• Data records:
_ _ _ _ _ _ _

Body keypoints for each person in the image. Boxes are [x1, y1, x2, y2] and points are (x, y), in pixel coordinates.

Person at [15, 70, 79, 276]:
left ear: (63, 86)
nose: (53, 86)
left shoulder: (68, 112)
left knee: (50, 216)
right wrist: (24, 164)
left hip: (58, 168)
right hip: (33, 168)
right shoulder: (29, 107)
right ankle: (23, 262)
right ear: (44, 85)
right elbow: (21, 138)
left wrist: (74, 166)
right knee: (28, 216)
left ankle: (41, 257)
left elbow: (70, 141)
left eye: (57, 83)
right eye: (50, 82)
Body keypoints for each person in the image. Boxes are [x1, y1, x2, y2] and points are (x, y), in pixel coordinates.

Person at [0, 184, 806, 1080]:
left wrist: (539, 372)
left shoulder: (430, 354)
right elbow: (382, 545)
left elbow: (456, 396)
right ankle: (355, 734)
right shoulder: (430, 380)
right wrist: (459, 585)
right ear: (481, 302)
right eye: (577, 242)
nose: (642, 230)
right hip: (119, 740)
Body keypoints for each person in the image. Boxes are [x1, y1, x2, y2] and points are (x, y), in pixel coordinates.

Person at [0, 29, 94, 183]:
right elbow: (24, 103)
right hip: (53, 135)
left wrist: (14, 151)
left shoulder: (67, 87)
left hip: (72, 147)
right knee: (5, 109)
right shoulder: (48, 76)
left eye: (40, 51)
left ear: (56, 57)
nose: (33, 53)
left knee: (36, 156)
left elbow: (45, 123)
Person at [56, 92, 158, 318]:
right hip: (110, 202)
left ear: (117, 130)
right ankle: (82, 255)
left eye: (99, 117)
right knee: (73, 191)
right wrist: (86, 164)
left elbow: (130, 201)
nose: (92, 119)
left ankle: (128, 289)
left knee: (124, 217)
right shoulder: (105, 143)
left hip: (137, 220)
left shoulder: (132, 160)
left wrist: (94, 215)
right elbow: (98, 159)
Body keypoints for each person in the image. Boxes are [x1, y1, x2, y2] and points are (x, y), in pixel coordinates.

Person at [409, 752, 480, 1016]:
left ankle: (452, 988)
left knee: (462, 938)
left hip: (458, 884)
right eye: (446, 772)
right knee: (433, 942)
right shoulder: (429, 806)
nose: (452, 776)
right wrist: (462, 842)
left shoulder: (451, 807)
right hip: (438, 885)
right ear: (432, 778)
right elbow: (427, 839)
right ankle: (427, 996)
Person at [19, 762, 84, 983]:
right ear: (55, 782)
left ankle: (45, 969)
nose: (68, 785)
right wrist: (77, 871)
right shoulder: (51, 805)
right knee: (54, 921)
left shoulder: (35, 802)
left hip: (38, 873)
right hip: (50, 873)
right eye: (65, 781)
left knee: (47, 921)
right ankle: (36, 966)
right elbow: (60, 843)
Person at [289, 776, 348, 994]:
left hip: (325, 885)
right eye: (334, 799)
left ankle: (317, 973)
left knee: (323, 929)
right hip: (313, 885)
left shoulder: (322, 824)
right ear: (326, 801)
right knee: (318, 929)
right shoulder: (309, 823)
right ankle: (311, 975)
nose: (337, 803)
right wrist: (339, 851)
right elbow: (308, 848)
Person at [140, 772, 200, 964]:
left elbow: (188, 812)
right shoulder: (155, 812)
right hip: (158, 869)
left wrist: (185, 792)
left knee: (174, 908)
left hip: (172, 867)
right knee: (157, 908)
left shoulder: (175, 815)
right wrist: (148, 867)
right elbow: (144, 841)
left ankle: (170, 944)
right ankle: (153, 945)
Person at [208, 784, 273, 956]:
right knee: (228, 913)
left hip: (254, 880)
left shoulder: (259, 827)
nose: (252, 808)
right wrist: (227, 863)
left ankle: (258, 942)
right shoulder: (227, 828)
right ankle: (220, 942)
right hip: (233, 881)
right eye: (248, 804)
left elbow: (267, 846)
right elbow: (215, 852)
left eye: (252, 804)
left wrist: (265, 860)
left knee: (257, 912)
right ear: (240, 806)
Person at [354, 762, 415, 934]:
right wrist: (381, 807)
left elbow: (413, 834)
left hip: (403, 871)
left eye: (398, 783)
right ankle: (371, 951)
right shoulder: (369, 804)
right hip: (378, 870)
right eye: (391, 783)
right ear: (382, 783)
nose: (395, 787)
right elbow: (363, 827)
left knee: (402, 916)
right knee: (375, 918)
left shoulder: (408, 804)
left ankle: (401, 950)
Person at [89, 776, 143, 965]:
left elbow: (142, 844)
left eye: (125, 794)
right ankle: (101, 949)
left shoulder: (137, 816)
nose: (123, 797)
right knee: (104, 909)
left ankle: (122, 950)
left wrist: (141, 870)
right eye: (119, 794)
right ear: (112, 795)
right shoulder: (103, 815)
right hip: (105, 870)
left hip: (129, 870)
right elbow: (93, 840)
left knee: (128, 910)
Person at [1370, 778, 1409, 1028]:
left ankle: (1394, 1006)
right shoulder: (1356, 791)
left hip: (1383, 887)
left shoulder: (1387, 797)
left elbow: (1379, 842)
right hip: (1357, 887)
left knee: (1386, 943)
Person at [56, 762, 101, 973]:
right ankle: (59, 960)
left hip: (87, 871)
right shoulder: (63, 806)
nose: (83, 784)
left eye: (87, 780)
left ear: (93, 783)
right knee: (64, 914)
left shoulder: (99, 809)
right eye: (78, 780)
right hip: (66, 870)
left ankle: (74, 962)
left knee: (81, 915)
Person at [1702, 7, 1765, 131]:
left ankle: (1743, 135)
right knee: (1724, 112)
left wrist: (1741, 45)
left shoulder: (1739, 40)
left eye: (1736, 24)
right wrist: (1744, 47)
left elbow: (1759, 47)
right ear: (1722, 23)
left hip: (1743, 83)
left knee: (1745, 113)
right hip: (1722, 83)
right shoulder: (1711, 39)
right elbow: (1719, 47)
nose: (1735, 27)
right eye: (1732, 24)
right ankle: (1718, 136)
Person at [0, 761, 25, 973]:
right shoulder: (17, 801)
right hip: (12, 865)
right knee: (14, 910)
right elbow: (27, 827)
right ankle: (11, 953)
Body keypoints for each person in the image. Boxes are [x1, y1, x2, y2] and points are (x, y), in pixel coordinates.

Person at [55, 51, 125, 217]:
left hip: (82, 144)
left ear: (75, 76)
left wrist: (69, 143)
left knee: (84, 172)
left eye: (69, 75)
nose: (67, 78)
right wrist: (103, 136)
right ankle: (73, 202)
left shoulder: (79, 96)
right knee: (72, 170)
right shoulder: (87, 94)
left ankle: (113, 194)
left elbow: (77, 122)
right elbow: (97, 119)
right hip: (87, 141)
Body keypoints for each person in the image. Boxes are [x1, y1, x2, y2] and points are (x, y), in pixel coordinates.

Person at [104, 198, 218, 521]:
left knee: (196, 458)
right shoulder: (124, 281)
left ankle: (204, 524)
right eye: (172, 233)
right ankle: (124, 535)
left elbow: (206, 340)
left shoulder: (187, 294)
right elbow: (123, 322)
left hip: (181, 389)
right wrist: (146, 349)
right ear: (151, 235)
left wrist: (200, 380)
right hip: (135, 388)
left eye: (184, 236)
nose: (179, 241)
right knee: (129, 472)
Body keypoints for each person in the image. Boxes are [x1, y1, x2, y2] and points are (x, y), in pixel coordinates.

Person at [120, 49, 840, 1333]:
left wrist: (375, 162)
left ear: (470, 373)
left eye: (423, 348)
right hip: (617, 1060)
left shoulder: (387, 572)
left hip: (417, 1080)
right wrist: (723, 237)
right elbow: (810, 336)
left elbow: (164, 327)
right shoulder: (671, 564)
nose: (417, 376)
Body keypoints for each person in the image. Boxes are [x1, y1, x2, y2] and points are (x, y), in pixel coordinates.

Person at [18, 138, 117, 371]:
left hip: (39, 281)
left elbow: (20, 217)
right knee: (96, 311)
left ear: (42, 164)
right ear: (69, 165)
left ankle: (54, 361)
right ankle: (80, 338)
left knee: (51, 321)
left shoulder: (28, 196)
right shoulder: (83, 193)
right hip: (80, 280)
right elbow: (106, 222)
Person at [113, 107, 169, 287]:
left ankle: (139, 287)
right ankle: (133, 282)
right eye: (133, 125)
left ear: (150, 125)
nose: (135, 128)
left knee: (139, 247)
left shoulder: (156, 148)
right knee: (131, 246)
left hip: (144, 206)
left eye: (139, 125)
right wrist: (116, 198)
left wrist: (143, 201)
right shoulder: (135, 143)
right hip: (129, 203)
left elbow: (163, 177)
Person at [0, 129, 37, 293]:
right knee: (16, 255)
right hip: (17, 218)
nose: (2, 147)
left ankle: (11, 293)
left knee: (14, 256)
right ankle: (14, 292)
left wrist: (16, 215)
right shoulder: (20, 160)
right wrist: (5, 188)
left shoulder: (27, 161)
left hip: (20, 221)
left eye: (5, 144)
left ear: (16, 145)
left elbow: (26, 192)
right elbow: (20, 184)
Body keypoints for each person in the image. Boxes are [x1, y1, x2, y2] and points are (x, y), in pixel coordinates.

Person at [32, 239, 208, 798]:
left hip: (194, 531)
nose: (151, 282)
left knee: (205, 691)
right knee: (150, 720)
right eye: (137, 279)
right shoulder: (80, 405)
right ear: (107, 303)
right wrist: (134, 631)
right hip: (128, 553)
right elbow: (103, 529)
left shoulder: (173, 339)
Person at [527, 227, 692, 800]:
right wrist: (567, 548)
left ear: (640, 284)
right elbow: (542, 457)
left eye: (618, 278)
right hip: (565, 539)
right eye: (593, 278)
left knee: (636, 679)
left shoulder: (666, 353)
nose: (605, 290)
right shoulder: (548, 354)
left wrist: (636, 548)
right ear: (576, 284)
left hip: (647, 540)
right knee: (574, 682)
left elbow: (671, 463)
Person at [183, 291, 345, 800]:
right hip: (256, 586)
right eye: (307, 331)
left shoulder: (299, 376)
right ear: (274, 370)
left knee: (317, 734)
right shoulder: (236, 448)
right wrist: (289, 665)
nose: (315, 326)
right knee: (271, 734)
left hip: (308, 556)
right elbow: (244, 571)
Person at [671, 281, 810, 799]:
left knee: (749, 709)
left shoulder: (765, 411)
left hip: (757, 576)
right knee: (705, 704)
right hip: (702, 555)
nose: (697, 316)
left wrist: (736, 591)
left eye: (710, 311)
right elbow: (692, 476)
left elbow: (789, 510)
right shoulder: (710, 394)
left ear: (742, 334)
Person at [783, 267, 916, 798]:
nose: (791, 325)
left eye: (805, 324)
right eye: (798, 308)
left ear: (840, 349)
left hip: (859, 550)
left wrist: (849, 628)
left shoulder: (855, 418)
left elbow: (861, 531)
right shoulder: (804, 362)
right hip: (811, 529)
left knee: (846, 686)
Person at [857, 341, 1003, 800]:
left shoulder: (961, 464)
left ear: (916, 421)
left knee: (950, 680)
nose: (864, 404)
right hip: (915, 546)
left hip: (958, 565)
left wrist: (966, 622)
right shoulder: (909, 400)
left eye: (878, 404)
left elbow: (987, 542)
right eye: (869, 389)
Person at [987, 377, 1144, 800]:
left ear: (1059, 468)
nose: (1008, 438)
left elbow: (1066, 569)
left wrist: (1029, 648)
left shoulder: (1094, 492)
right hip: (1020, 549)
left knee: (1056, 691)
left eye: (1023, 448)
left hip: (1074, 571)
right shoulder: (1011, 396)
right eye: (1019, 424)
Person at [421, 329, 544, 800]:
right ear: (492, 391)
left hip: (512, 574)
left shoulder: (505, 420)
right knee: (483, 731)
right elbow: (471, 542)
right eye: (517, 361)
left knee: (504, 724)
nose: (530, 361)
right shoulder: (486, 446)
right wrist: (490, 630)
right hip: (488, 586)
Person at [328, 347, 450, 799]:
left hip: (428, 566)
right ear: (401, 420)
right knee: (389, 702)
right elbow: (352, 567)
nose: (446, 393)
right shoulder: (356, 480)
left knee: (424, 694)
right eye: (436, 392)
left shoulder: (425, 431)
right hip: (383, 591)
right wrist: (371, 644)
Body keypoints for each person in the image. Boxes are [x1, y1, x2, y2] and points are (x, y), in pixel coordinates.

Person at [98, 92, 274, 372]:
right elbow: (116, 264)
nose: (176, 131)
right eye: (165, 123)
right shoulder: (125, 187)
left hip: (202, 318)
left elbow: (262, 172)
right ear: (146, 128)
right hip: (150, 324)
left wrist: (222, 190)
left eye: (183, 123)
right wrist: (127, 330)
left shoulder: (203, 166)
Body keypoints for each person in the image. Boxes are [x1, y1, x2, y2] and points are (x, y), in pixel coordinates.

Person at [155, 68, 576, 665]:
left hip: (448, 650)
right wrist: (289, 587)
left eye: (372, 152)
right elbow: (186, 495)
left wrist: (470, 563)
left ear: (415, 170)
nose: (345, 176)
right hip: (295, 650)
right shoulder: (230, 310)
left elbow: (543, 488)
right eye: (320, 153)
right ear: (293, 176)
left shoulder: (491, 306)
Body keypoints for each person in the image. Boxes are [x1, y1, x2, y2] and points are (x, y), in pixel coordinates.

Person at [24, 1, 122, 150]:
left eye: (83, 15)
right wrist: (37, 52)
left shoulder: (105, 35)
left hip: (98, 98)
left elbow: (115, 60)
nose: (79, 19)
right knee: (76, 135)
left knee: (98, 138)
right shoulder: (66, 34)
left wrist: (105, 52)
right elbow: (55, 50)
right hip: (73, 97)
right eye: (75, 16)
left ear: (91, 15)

_ _ _ _ _ _ _

• Problem to work on:
Return only the lines above that run from the opening line through the line containing "left shoulder: (430, 354)", exactly as written.

• Exercise result:
Body keypoints for each person in the image. Boxes are [x1, y1, x2, y2] and points are (x, y), in pixel coordinates.

Person at [15, 70, 79, 276]:
left ear: (63, 86)
nose: (53, 86)
left shoulder: (68, 112)
left knee: (50, 216)
right wrist: (24, 164)
left hip: (58, 168)
right hip: (33, 168)
right shoulder: (29, 107)
right ankle: (23, 262)
right ear: (44, 85)
right elbow: (21, 138)
left wrist: (74, 166)
right knee: (28, 216)
left ankle: (41, 257)
left elbow: (70, 141)
left eye: (57, 83)
right eye: (50, 82)
Body keypoints for each person in the image. Boxes are [x1, y1, x2, y2] and points are (x, y), in pixel coordinates.

Person at [0, 184, 806, 1080]:
left wrist: (539, 372)
left shoulder: (430, 354)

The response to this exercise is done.